### Data for this task
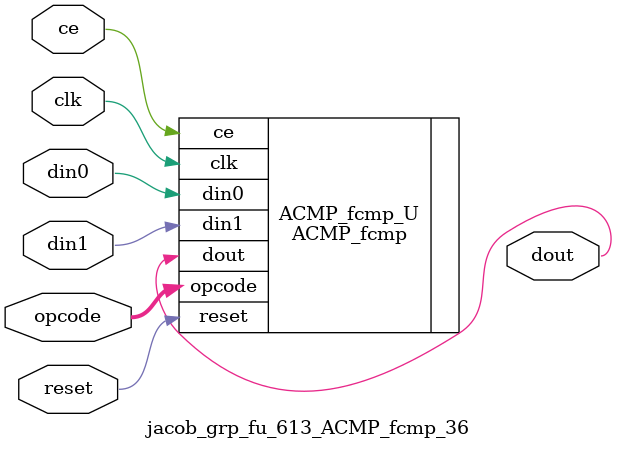
<source format=v>

`timescale 1 ns / 1 ps
module jacob_grp_fu_613_ACMP_fcmp_36(
    clk,
    reset,
    ce,
    din0,
    din1,
    opcode,
    dout);

parameter ID = 32'd1;
parameter NUM_STAGE = 32'd1;
parameter din0_WIDTH = 32'd1;
parameter din1_WIDTH = 32'd1;
parameter dout_WIDTH = 32'd1;
input clk;
input reset;
input ce;
input[din0_WIDTH - 1:0] din0;
input[din1_WIDTH - 1:0] din1;
input[5 - 1:0] opcode;
output[dout_WIDTH - 1:0] dout;



ACMP_fcmp #(
.ID( ID ),
.NUM_STAGE( 2 ),
.din0_WIDTH( din0_WIDTH ),
.din1_WIDTH( din1_WIDTH ),
.dout_WIDTH( dout_WIDTH ))
ACMP_fcmp_U(
    .clk( clk ),
    .reset( reset ),
    .ce( ce ),
    .din0( din0 ),
    .din1( din1 ),
    .dout( dout ),
    .opcode( opcode ));

endmodule

</source>
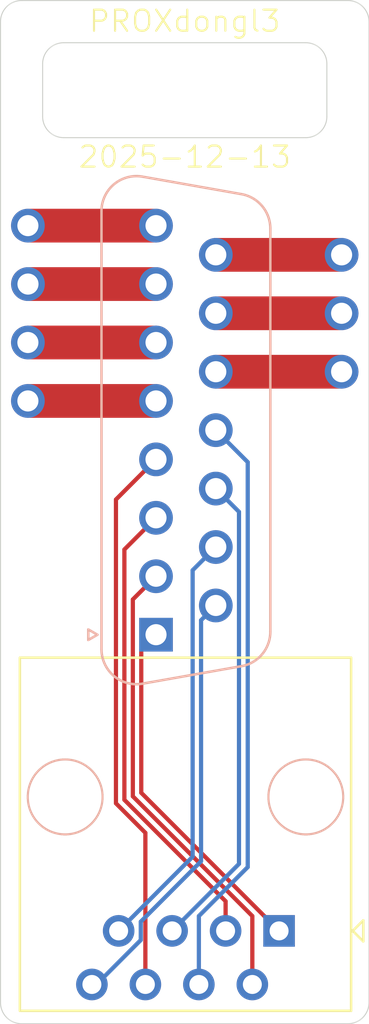
<source format=kicad_pcb>
(kicad_pcb
	(version 20241229)
	(generator "pcbnew")
	(generator_version "9.0")
	(general
		(thickness 1.6)
		(legacy_teardrops no)
	)
	(paper "A4")
	(layers
		(0 "F.Cu" signal)
		(2 "B.Cu" signal)
		(9 "F.Adhes" user "F.Adhesive")
		(11 "B.Adhes" user "B.Adhesive")
		(13 "F.Paste" user)
		(15 "B.Paste" user)
		(5 "F.SilkS" user "F.Silkscreen")
		(7 "B.SilkS" user "B.Silkscreen")
		(1 "F.Mask" user)
		(3 "B.Mask" user)
		(17 "Dwgs.User" user "User.Drawings")
		(19 "Cmts.User" user "User.Comments")
		(21 "Eco1.User" user "User.Eco1")
		(23 "Eco2.User" user "User.Eco2")
		(25 "Edge.Cuts" user)
		(27 "Margin" user)
		(31 "F.CrtYd" user "F.Courtyard")
		(29 "B.CrtYd" user "B.Courtyard")
		(35 "F.Fab" user)
		(33 "B.Fab" user)
		(39 "User.1" user)
		(41 "User.2" user)
		(43 "User.3" user)
		(45 "User.4" user)
	)
	(setup
		(pad_to_mask_clearance 0)
		(allow_soldermask_bridges_in_footprints no)
		(tenting front back)
		(pcbplotparams
			(layerselection 0x00000000_00000000_55555555_5755f5ff)
			(plot_on_all_layers_selection 0x00000000_00000000_00000000_00000000)
			(disableapertmacros no)
			(usegerberextensions yes)
			(usegerberattributes yes)
			(usegerberadvancedattributes yes)
			(creategerberjobfile yes)
			(dashed_line_dash_ratio 12.000000)
			(dashed_line_gap_ratio 3.000000)
			(svgprecision 4)
			(plotframeref no)
			(mode 1)
			(useauxorigin no)
			(hpglpennumber 1)
			(hpglpenspeed 20)
			(hpglpendiameter 15.000000)
			(pdf_front_fp_property_popups yes)
			(pdf_back_fp_property_popups yes)
			(pdf_metadata yes)
			(pdf_single_document no)
			(dxfpolygonmode yes)
			(dxfimperialunits yes)
			(dxfusepcbnewfont yes)
			(psnegative no)
			(psa4output no)
			(plot_black_and_white yes)
			(sketchpadsonfab no)
			(plotpadnumbers no)
			(hidednponfab no)
			(sketchdnponfab yes)
			(crossoutdnponfab yes)
			(subtractmaskfromsilk no)
			(outputformat 1)
			(mirror no)
			(drillshape 0)
			(scaleselection 1)
			(outputdirectory "out/")
		)
	)
	(net 0 "")
	(net 1 "unconnected-(J1-P14-Pad14)")
	(net 2 "/ETH7")
	(net 3 "/ETH6")
	(net 4 "unconnected-(J1-P15-Pad15)")
	(net 5 "/ETH1")
	(net 6 "unconnected-(J1-Pad7)")
	(net 7 "/ETH8")
	(net 8 "/ETH5")
	(net 9 "unconnected-(J1-Pad8)")
	(net 10 "unconnected-(J1-P13-Pad13)")
	(net 11 "/ETH4")
	(net 12 "/ETH3")
	(net 13 "unconnected-(J1-Pad6)")
	(net 14 "/ETH2")
	(net 15 "unconnected-(J1-Pad5)")
	(footprint (layer "F.Cu") (at 101.3 60.67))
	(footprint (layer "F.Cu") (at 116.2 64.825))
	(footprint (layer "F.Cu") (at 116.2 67.595))
	(footprint (layer "F.Cu") (at 101.304188 63.44))
	(footprint (layer "F.Cu") (at 101.3 68.98))
	(footprint (layer "F.Cu") (at 116.2 62.055))
	(footprint (layer "F.Cu") (at 101.3 66.21))
	(footprint "Connector_RJ:RJ45_OST_PJ012-8P8CX_Vertical" (layer "F.Cu") (at 113.23 94.1 180))
	(footprint "Connector_Dsub:DSUB-15_Socket_Vertical_P2.77x2.84mm" (layer "B.Cu") (at 107.385 80.06 -90))
	(gr_line
		(start 114.5 56.5)
		(end 103 56.5)
		(stroke
			(width 0.05)
			(type default)
		)
		(layer "Edge.Cuts")
		(uuid "021ef750-f317-4603-bf23-b5cb50e00420")
	)
	(gr_line
		(start 100 97.5)
		(end 100 51)
		(stroke
			(width 0.05)
			(type default)
		)
		(layer "Edge.Cuts")
		(uuid "0db6ce03-0979-466c-8d70-b73e485d4a8f")
	)
	(gr_line
		(start 117.5 51)
		(end 117.5 97.5)
		(stroke
			(width 0.05)
			(type default)
		)
		(layer "Edge.Cuts")
		(uuid "10be46f5-97dc-400b-ad24-0b8b87306653")
	)
	(gr_arc
		(start 115.5 55.5)
		(mid 115.207107 56.207107)
		(end 114.5 56.5)
		(stroke
			(width 0.05)
			(type default)
		)
		(layer "Edge.Cuts")
		(uuid "22e4f643-9040-40fc-9376-5286c1521cca")
	)
	(gr_line
		(start 101 50)
		(end 116.5 50)
		(stroke
			(width 0.05)
			(type default)
		)
		(layer "Edge.Cuts")
		(uuid "413b3a9e-9bd9-4831-9365-cd63dbd28d7f")
	)
	(gr_arc
		(start 116.5 50)
		(mid 117.207107 50.292893)
		(end 117.5 51)
		(stroke
			(width 0.05)
			(type default)
		)
		(layer "Edge.Cuts")
		(uuid "52b734ef-74dd-43b6-888f-18443ecf54e3")
	)
	(gr_arc
		(start 114.5 52)
		(mid 115.207107 52.292893)
		(end 115.5 53)
		(stroke
			(width 0.05)
			(type default)
		)
		(layer "Edge.Cuts")
		(uuid "5f16d652-3b7c-40a2-8b7f-03eecc9e2438")
	)
	(gr_arc
		(start 101 98.5)
		(mid 100.292893 98.207107)
		(end 100 97.5)
		(stroke
			(width 0.05)
			(type default)
		)
		(layer "Edge.Cuts")
		(uuid "6a17951b-3130-4b4a-9fe8-2b07478bf2be")
	)
	(gr_line
		(start 102 55.5)
		(end 102 53)
		(stroke
			(width 0.05)
			(type default)
		)
		(layer "Edge.Cuts")
		(uuid "73c0560d-d510-459b-ac5b-444727fde7ab")
	)
	(gr_line
		(start 116.5 98.5)
		(end 101 98.5)
		(stroke
			(width 0.05)
			(type default)
		)
		(layer "Edge.Cuts")
		(uuid "79c46bbb-04e4-4a4a-967a-27117ae08049")
	)
	(gr_line
		(start 103 52)
		(end 114.5 52)
		(stroke
			(width 0.05)
			(type default)
		)
		(layer "Edge.Cuts")
		(uuid "7ee0c211-580e-4894-8542-cf4985a5e67b")
	)
	(gr_arc
		(start 102 53)
		(mid 102.292893 52.292893)
		(end 103 52)
		(stroke
			(width 0.05)
			(type default)
		)
		(layer "Edge.Cuts")
		(uuid "87f561fa-5993-40f8-8da0-b98a26a3470b")
	)
	(gr_line
		(start 115.5 53)
		(end 115.5 55.5)
		(stroke
			(width 0.05)
			(type default)
		)
		(layer "Edge.Cuts")
		(uuid "9b13839c-79dc-4605-a582-9dced6b67940")
	)
	(gr_arc
		(start 117.5 97.5)
		(mid 117.207107 98.207107)
		(end 116.5 98.5)
		(stroke
			(width 0.05)
			(type default)
		)
		(layer "Edge.Cuts")
		(uuid "dbd91a20-56fa-46cf-ba01-69e810d4c7e5")
	)
	(gr_arc
		(start 103 56.5)
		(mid 102.292893 56.207107)
		(end 102 55.5)
		(stroke
			(width 0.05)
			(type default)
		)
		(layer "Edge.Cuts")
		(uuid "e48e5af3-ca18-41d2-8172-ea126ac3bc14")
	)
	(gr_arc
		(start 100 51)
		(mid 100.292893 50.292893)
		(end 101 50)
		(stroke
			(width 0.05)
			(type default)
		)
		(layer "Edge.Cuts")
		(uuid "f40b6dc1-c075-4afe-b6bc-38632a8e4915")
	)
	(gr_text "PROXdongl3\n\n\n\n2025-12-13"
		(at 108.75 58 0)
		(layer "F.SilkS")
		(uuid "ca6d681c-1b30-4157-b329-de577ee1e039")
		(effects
			(font
				(size 1 1)
				(thickness 0.1)
			)
			(justify bottom)
		)
	)
	(segment
		(start 110.225 64.825)
		(end 116.2 64.825)
		(width 1.6)
		(layers "F.Cu" "F.Mask")
		(net 1)
		(uuid "5454c990-f015-4f2e-abc2-f7af3003d9f6")
	)
	(segment
		(start 109.124 90.586)
		(end 105.61 94.1)
		(width 0.2)
		(layer "B.Cu")
		(net 2)
		(uuid "7cfca59d-5cc4-44d3-88f1-638e2807ec7e")
	)
	(segment
		(start 109.124 77.006)
		(end 109.124 90.586)
		(width 0.2)
		(layer "B.Cu")
		(net 2)
		(uuid "8f921742-fecc-4830-8403-77e0daeacf95")
	)
	(segment
		(start 105.61 94.1)
		(end 105.5 93.99)
		(width 0.2)
		(layer "B.Cu")
		(net 2)
		(uuid "ee570994-3e94-4237-bd5c-cfcc1aedb572")
	)
	(segment
		(start 110.225 75.905)
		(end 109.124 77.006)
		(width 0.2)
		(layer "B.Cu")
		(net 2)
		(uuid "f1adc1c7-db71-49e4-a3e9-feca4c994c3e")
	)
	(segment
		(start 106.88 96.64)
		(end 106.88 89.4513)
		(width 0.2)
		(layer "F.Cu")
		(net 3)
		(uuid "35e5ba2f-7fd0-48ff-93b1-eae833a0d61e")
	)
	(segment
		(start 105.482 88.0533)
		(end 105.482 73.653)
		(width 0.2)
		(layer "F.Cu")
		(net 3)
		(uuid "60b35e78-4833-4263-92c3-97eb2a95da3d")
	)
	(segment
		(start 106.88 89.4513)
		(end 105.482 88.0533)
		(width 0.2)
		(layer "F.Cu")
		(net 3)
		(uuid "90d34dee-51a0-4633-b458-2dee1ea49626")
	)
	(segment
		(start 105.482 73.653)
		(end 107.385 71.75)
		(width 0.2)
		(layer "F.Cu")
		(net 3)
		(uuid "a84e3a01-2abb-4e8c-a482-b3b80bc27076")
	)
	(segment
		(start 110.225 62.055)
		(end 116.2 62.055)
		(width 1.6)
		(layers "F.Cu" "F.Mask")
		(net 4)
		(uuid "d7b7aad6-921f-4026-b3dc-e2bd15d04ae2")
	)
	(segment
		(start 107.385 80.06)
		(end 106.685 80.76)
		(width 0.2)
		(layer "F.Cu")
		(net 5)
		(uuid "6c1f7510-deab-4342-9ffa-c055c23b178e")
	)
	(segment
		(start 106.685 87.555)
		(end 113.23 94.1)
		(width 0.2)
		(layer "F.Cu")
		(net 5)
		(uuid "6f9c0f88-1011-4f05-bf71-dd884f116c82")
	)
	(segment
		(start 106.685 80.76)
		(end 106.685 87.555)
		(width 0.2)
		(layer "F.Cu")
		(net 5)
		(uuid "c68fba5c-89d8-4485-8956-5c8f7569c3c7")
	)
	(segment
		(start 107.385 63.44)
		(end 101.3 63.44)
		(width 1.6)
		(layers "F.Cu" "F.Mask")
		(net 6)
		(uuid "2202af03-67a3-42df-ac67-86f448721caf")
	)
	(segment
		(start 109.525 90.800661)
		(end 106.661 93.664661)
		(width 0.2)
		(layer "B.Cu")
		(net 7)
		(uuid "585f5936-faff-4dd8-9fb0-4852a3dacb74")
	)
	(segment
		(start 110.225 78.675)
		(end 109.525 79.375)
		(width 0.2)
		(layer "B.Cu")
		(net 7)
		(uuid "59249912-e6f2-424b-9390-f991b82cee39")
	)
	(segment
		(start 109.525 79.375)
		(end 109.525 90.800661)
		(width 0.2)
		(layer "B.Cu")
		(net 7)
		(uuid "8293d712-258d-4ab7-ad7b-8ad99fcd7783")
	)
	(segment
		(start 106.661 93.664661)
		(end 106.661 94.535339)
		(width 0.2)
		(layer "B.Cu")
		(net 7)
		(uuid "afbe2a04-daa6-42ee-8194-dcaa6c586748")
	)
	(segment
		(start 106.661 94.535339)
		(end 104.556339 96.64)
		(width 0.2)
		(layer "B.Cu")
		(net 7)
		(uuid "b8ca7c36-f162-42f4-a2b4-3b80ccc8be8d")
	)
	(segment
		(start 104.556339 96.64)
		(end 104.34 96.64)
		(width 0.2)
		(layer "B.Cu")
		(net 7)
		(uuid "ba8cc639-7e1b-4578-8644-4d365026387e")
	)
	(segment
		(start 111.326 74.236)
		(end 111.326 90.924)
		(width 0.2)
		(layer "B.Cu")
		(net 8)
		(uuid "2469b408-b6a6-46d9-bbbf-bebc7df8d727")
	)
	(segment
		(start 110.225 73.135)
		(end 111.326 74.236)
		(width 0.2)
		(layer "B.Cu")
		(net 8)
		(uuid "8cba9f41-5178-4d72-8a5b-94be9226ff8a")
	)
	(segment
		(start 111.326 90.924)
		(end 108.15 94.1)
		(width 0.2)
		(layer "B.Cu")
		(net 8)
		(uuid "a23ce1a7-89bf-4e8c-83f8-fe21c8048b10")
	)
	(segment
		(start 107.379675 60.664675)
		(end 107.385 60.67)
		(width 0.2)
		(layer "F.Cu")
		(net 9)
		(uuid "b301174a-6c44-4f14-80a8-f66375b7bcf4")
	)
	(segment
		(start 107.385 60.67)
		(end 101.3 60.67)
		(width 1.6)
		(layers "F.Cu" "F.Mask")
		(net 9)
		(uuid "fdb3fce5-ffe7-4233-85e7-60592939cea4")
	)
	(segment
		(start 110.225 67.595)
		(end 116.2 67.595)
		(width 1.6)
		(layers "F.Cu" "F.Mask")
		(net 10)
		(uuid "bd7bad6a-b7a9-4af1-9dc8-435860bbf7d5")
	)
	(segment
		(start 109.42 93.3971)
		(end 109.42 96.64)
		(width 0.2)
		(layer "B.Cu")
		(net 11)
		(uuid "140deae3-eafa-4406-8c1b-3f9e6dce038e")
	)
	(segment
		(start 111.741 91.0761)
		(end 109.42 93.3971)
		(width 0.2)
		(layer "B.Cu")
		(net 11)
		(uuid "1beeaf23-05ea-4ab1-9f82-d6c757f50e08")
	)
	(segment
		(start 111.741 71.881)
		(end 111.741 91.0761)
		(width 0.2)
		(layer "B.Cu")
		(net 11)
		(uuid "aa487935-8fdb-4da0-a2ab-2ed24b45dd41")
	)
	(segment
		(start 110.225 70.365)
		(end 111.741 71.881)
		(width 0.2)
		(layer "B.Cu")
		(net 11)
		(uuid "e3e6e41e-36aa-4f17-b432-ea0d701e1ebe")
	)
	(segment
		(start 110.69 94.1)
		(end 110.69 92.6942)
		(width 0.2)
		(layer "F.Cu")
		(net 12)
		(uuid "386439cb-62c3-47ac-84d8-5e9a56628682")
	)
	(segment
		(start 110.69 92.6942)
		(end 105.883 87.8872)
		(width 0.2)
		(layer "F.Cu")
		(net 12)
		(uuid "56b24c14-541a-448b-8ad3-d919ff8e6b76")
	)
	(segment
		(start 105.883 76.022)
		(end 107.385 74.52)
		(width 0.2)
		(layer "F.Cu")
		(net 12)
		(uuid "7fc80402-dee3-4eca-b334-7ef7dfa671cd")
	)
	(segment
		(start 105.883 87.8872)
		(end 105.883 76.022)
		(width 0.2)
		(layer "F.Cu")
		(net 12)
		(uuid "9bcc417f-3bd1-4659-8032-70efb488b62f")
	)
	(segment
		(start 107.385 66.21)
		(end 101.3 66.21)
		(width 1.6)
		(layers "F.Cu" "F.Mask")
		(net 13)
		(uuid "6bef4acf-6dee-47b1-8764-d50093a8c306")
	)
	(segment
		(start 111.96 96.64)
		(end 111.96 93.3971)
		(width 0.2)
		(layer "F.Cu")
		(net 14)
		(uuid "1e072b2f-a021-4d03-b679-d9ccb33c45ac")
	)
	(segment
		(start 111.96 93.3971)
		(end 106.284 87.7211)
		(width 0.2)
		(layer "F.Cu")
		(net 14)
		(uuid "2ced86cf-7653-41f5-805b-b58d44cbf522")
	)
	(segment
		(start 106.284 78.391)
		(end 107.385 77.29)
		(width 0.2)
		(layer "F.Cu")
		(net 14)
		(uuid "54d048d0-6021-4565-a7d5-639d167c4ae7")
	)
	(segment
		(start 106.284 87.7211)
		(end 106.284 78.391)
		(width 0.2)
		(layer "F.Cu")
		(net 14)
		(uuid "712ae5f0-9554-4cfe-b6b0-42cb67fcdea8")
	)
	(segment
		(start 107.385 68.98)
		(end 101.3 68.98)
		(width 1.6)
		(layers "F.Cu" "F.Mask")
		(net 15)
		(uuid "b7864b5b-3720-4b5d-a66c-5b2aa641fa91")
	)
	(embedded_fonts no)
)

</source>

### Work required
An exact copy is needed of the lines from the one containing "(end 101.3 68.98)" through the end of the records.

### Response
		(end 101.3 68.98)
		(width 1.6)
		(layers "F.Cu" "F.Mask")
		(net 15)
		(uuid "b7864b5b-3720-4b5d-a66c-5b2aa641fa91")
	)
	(embedded_fonts no)
)

</source>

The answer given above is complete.